# Pork shoulder steaks



## LexB89 (Jan 6, 2021)

Hi guy's,

I'm going to smoke pork shoulder steaks at the weekend. I've ask for them to be 2 inches thick.

What temperature should I cook them to?

I want them to still be Juicy.

Anyone got any tips and tricks?


----------



## HalfSmoked (Jan 6, 2021)

The USDA says pork is done at 145 degrees. So I would say 140 - 145. It will climb after you take it off the grill or out of the smoker.

Warren


----------



## smokerjim (Jan 6, 2021)

Are these pork butt steaks, if so I would take them to 175to  180. But that's me.


----------



## LexB89 (Jan 6, 2021)

145 was what I read. 

I was just checking as sometimes cooked temperature differs when smoking low and slow.
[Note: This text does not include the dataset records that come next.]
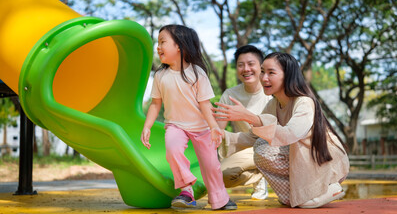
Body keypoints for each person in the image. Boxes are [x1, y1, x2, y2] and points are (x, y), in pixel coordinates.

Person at [213, 52, 349, 208]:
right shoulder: (273, 104)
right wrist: (218, 134)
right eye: (263, 71)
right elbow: (251, 137)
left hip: (325, 163)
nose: (264, 78)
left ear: (288, 75)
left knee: (263, 149)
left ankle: (327, 188)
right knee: (259, 146)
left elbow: (290, 134)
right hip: (301, 159)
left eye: (271, 73)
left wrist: (250, 117)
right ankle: (295, 197)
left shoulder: (304, 102)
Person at [141, 24, 237, 210]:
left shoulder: (197, 73)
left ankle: (220, 199)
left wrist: (214, 127)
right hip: (175, 126)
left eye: (162, 42)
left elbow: (205, 104)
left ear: (179, 46)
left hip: (201, 127)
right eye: (158, 43)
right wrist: (147, 126)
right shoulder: (161, 75)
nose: (158, 47)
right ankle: (186, 191)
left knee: (211, 165)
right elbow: (155, 103)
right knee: (172, 150)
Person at [216, 45, 271, 200]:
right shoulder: (230, 95)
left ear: (261, 67)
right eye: (241, 65)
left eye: (251, 64)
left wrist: (247, 115)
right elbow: (217, 130)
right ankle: (260, 175)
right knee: (221, 176)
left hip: (274, 148)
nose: (246, 69)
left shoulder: (272, 92)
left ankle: (272, 174)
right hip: (246, 147)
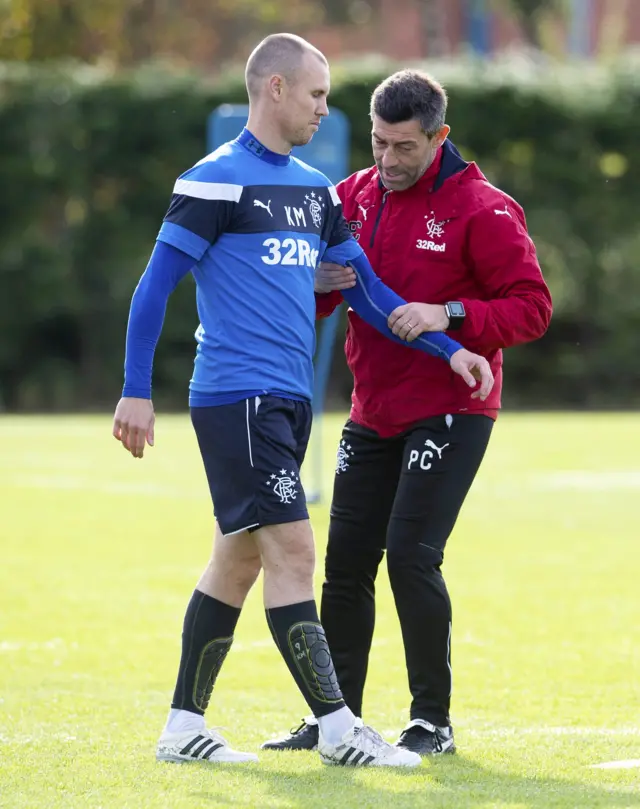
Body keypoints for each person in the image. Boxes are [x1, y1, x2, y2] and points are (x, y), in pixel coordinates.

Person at [112, 38, 495, 768]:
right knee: (293, 550)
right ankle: (338, 724)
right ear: (277, 89)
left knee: (237, 562)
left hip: (287, 402)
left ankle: (183, 724)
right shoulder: (214, 182)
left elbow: (373, 295)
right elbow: (153, 289)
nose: (327, 108)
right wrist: (135, 388)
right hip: (237, 396)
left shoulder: (317, 191)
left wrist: (454, 348)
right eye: (318, 94)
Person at [261, 69, 552, 756]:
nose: (387, 161)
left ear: (439, 137)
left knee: (412, 558)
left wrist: (448, 312)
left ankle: (432, 721)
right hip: (374, 409)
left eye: (404, 148)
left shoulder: (483, 208)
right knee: (345, 564)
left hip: (455, 404)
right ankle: (337, 717)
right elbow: (324, 298)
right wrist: (316, 284)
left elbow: (532, 308)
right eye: (378, 143)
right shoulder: (352, 196)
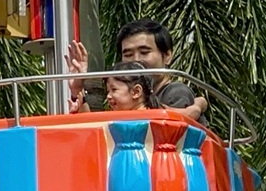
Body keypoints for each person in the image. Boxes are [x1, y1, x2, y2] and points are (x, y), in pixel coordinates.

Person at [66, 19, 207, 123]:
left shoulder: (176, 92)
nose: (136, 60)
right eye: (128, 55)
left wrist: (197, 106)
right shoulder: (124, 100)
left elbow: (169, 129)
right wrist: (78, 88)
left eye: (144, 52)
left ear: (167, 56)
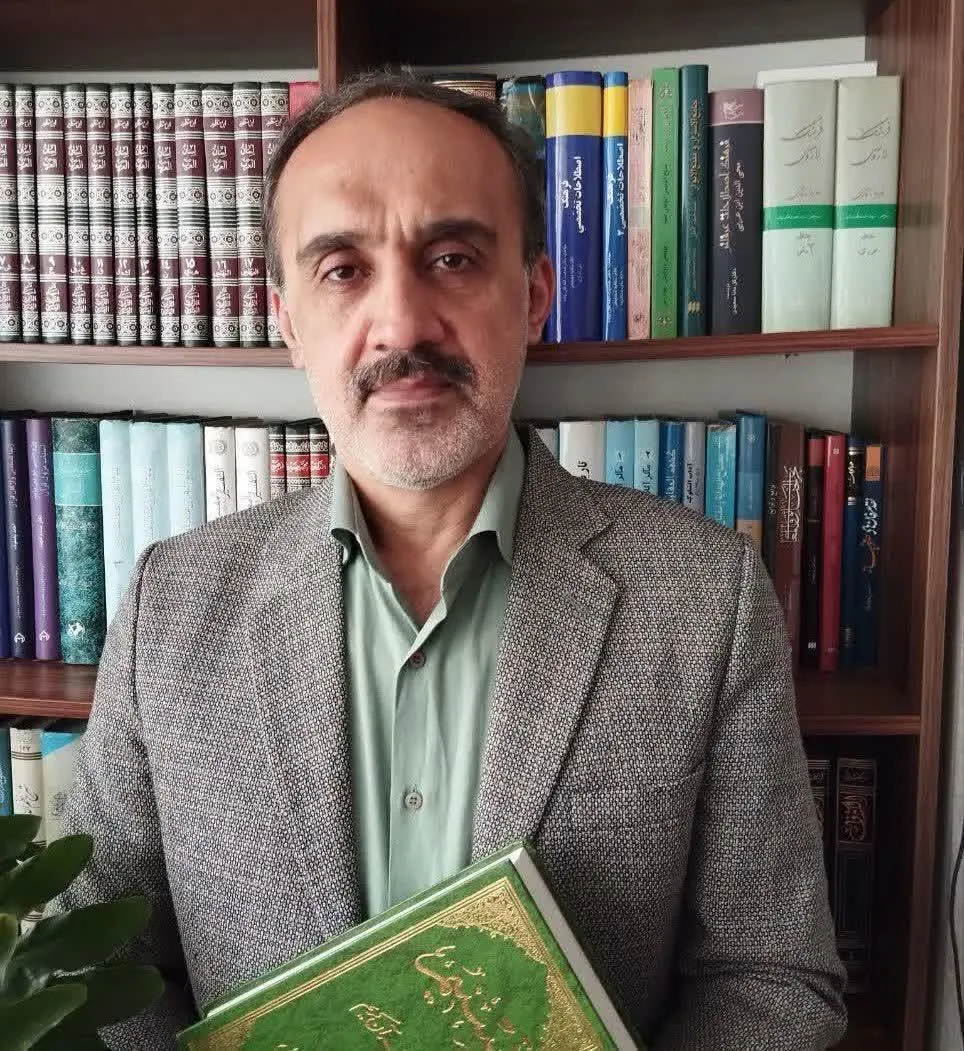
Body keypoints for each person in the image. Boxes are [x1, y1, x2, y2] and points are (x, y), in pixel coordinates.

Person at [57, 70, 847, 1049]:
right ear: (289, 320)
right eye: (342, 269)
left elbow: (772, 975)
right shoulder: (169, 607)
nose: (402, 324)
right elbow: (89, 961)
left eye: (453, 258)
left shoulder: (705, 597)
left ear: (535, 295)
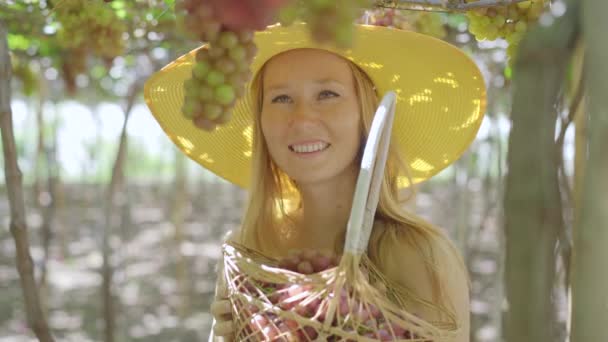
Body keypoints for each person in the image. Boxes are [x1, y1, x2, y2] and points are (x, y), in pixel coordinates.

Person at [145, 23, 486, 342]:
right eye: (280, 98)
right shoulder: (247, 248)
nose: (303, 117)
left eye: (327, 94)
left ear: (364, 113)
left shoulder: (418, 254)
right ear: (261, 123)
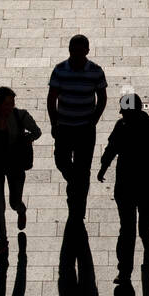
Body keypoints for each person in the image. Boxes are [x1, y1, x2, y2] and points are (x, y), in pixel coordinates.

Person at [97, 94, 149, 283]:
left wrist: (147, 171)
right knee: (129, 229)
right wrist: (103, 167)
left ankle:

What about beef temperatures?  

Like short ribs?

How long does it take when you guy's do them?


----------



## bregent (Jan 6, 2021)

If you are going to cook them to 145, then don't have them cut to 2".  Pork shoulder is very tough. Cut them thin, and then pound and/or marinate to tenderize.


----------



## LexB89 (Jan 6, 2021)

Fair enough.

I was thinking about changing my plans due to pork steaks only taking a short amount of time.

I takes me a while to set up the smoker.

I haven't tried doing beef yet so was toying with the idea of doing beef short ribs.


----------



## 912smoker (Jan 6, 2021)

smokerjim said:


> Are these pork butt steaks, if so I would take them to 175to  180. But that's me.


Same here. And the fat melts in your mouth. Nothing  better.......well maybe pork belly....


----------



## SmokinAl (Jan 7, 2021)

Definitely take them to at least 180.
What you have is a slice off the end of a pork butt.
Al


----------



## LexB89 (Jan 8, 2021)

I asked for pork shoulder steaks and this is what I got should I cut out the bone and trim the rind?


----------



## LexB89 (Jan 8, 2021)

They look like chops to me!


----------



## SmokinAl (Jan 8, 2021)

You can see the blade bone in the one on the left. Take them to 180, they are not loin steaks. For loin you would take them to 140 & a 30 minute rest would bring them up to 145. These need more time to break down & tenderize.
Al


----------



## LexB89 (Jan 8, 2021)

Ok cool.

Thanks.

What should I do with the bones and the rind?


----------



## bregent (Jan 8, 2021)

Leave the bones in but I would trim the fat to 1/4"


----------



## smokerjim (Jan 8, 2021)

bregent said:


> Leave the bones in but I would trim the fat to 1/4"


What bregent said


----------



## SmokinAl (Jan 8, 2021)

Well I would leave the fat on and the bone in. It’s a steak, so cook it with the fat on, then trim it off as you eat it. Just don’t under cook it.
Al


----------



## LexB89 (Jan 8, 2021)

Good stuff guy's!

Thanks for the help!


----------



## LexB89 (Jan 8, 2021)

Out of interest, what cut do you think that is?


----------



## LexB89 (Jan 8, 2021)

Trimming the fat down to 1/4" looked easy with knife in hand.

In practice, not so easy! Lol


----------